Exactly the lines below from the one with "Last year we reconfigure" up to and including the one with "Rose Polenzani, Von-Em, Paul" make up the answer, with nothing else added.

Saved data entries:
----------------
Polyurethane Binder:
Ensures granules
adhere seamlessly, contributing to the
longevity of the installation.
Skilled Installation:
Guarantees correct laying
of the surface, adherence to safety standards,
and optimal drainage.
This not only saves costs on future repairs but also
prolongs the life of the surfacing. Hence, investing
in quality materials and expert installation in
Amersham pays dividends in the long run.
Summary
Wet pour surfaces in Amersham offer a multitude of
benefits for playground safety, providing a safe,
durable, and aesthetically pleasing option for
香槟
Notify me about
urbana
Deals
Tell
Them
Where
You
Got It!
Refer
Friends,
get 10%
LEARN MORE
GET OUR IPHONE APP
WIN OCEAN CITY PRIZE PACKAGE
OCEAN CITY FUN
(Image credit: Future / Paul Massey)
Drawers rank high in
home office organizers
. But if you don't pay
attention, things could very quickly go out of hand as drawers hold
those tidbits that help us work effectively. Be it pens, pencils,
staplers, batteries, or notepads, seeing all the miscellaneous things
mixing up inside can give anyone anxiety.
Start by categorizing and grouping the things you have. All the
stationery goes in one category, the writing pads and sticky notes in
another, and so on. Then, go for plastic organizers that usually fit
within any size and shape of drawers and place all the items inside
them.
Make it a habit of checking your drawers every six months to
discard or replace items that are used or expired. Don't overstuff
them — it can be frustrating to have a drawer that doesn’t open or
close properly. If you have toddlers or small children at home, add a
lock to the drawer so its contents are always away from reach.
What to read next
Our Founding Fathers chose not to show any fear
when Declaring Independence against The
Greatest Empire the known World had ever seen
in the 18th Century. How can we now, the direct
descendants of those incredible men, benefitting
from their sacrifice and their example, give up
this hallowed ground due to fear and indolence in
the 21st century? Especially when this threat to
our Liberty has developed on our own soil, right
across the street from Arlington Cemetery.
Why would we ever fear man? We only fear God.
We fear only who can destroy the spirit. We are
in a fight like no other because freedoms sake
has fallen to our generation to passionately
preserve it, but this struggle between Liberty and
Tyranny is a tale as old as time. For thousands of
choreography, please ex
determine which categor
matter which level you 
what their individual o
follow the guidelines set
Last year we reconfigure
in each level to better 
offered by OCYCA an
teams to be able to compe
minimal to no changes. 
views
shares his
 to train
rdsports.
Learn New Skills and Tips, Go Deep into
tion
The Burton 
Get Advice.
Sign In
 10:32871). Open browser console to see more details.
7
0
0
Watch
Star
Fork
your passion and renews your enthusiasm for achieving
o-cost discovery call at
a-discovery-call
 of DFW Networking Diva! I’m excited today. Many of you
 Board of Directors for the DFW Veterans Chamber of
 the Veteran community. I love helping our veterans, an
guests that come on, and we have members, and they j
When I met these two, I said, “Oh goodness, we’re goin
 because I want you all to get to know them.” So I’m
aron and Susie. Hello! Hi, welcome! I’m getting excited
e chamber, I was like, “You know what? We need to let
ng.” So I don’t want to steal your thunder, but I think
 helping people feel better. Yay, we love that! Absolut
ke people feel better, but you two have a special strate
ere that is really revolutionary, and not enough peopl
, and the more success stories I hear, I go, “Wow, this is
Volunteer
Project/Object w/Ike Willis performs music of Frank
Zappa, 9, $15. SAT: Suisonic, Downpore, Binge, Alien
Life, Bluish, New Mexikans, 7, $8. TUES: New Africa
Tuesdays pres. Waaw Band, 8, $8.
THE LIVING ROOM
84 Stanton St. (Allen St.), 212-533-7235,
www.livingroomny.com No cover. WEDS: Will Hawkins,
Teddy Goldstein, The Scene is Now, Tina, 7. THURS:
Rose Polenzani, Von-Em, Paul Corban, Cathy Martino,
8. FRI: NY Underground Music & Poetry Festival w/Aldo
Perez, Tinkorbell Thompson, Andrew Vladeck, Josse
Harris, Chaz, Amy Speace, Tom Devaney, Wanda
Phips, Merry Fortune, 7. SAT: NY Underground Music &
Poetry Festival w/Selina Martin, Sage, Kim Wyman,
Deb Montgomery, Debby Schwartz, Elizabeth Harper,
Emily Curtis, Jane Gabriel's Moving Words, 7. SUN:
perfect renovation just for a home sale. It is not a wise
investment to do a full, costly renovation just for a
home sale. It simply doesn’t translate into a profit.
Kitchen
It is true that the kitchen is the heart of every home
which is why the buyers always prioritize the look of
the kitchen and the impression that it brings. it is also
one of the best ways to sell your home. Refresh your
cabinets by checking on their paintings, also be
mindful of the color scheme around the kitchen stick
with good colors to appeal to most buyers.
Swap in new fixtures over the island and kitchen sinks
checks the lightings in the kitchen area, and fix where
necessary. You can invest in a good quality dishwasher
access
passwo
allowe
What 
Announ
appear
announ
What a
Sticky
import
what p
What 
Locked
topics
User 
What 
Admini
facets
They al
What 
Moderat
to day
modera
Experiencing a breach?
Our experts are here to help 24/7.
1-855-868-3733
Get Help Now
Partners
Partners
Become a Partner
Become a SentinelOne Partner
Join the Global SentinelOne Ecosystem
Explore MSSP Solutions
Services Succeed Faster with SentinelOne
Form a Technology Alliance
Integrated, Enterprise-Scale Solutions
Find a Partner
----------------
* **SOLVED PROBLEM**:
Last year we reconfigure
in each level to better 
offered by OCYCA an
teams to be able to compe
minimal to no changes. 
views
shares his
 to train
rdsports.
Learn New Skills and Tips, Go Deep into
tion
The Burton 
Get Advice.
Sign In
 10:32871). Open browser console to see more details.
7
0
0
Watch
Star
Fork
your passion and renews your enthusiasm for achieving
o-cost discovery call at
a-discovery-call
 of DFW Networking Diva! I’m excited today. Many of you
 Board of Directors for the DFW Veterans Chamber of
 the Veteran community. I love helping our veterans, an
guests that come on, and we have members, and they j
When I met these two, I said, “Oh goodness, we’re goin
 because I want you all to get to know them.” So I’m
aron and Susie. Hello! Hi, welcome! I’m getting excited
e chamber, I was like, “You know what? We need to let
ng.” So I don’t want to steal your thunder, but I think
 helping people feel better. Yay, we love that! Absolut
ke people feel better, but you two have a special strate
ere that is really revolutionary, and not enough peopl
, and the more success stories I hear, I go, “Wow, this is
Volunteer
Project/Object w/Ike Willis performs music of Frank
Zappa, 9, $15. SAT: Suisonic, Downpore, Binge, Alien
Life, Bluish, New Mexikans, 7, $8. TUES: New Africa
Tuesdays pres. Waaw Band, 8, $8.
THE LIVING ROOM
84 Stanton St. (Allen St.), 212-533-7235,
www.livingroomny.com No cover. WEDS: Will Hawkins,
Teddy Goldstein, The Scene is Now, Tina, 7. THURS:
Rose Polenzani, Von-Em, Paul Corban, Cathy Martino,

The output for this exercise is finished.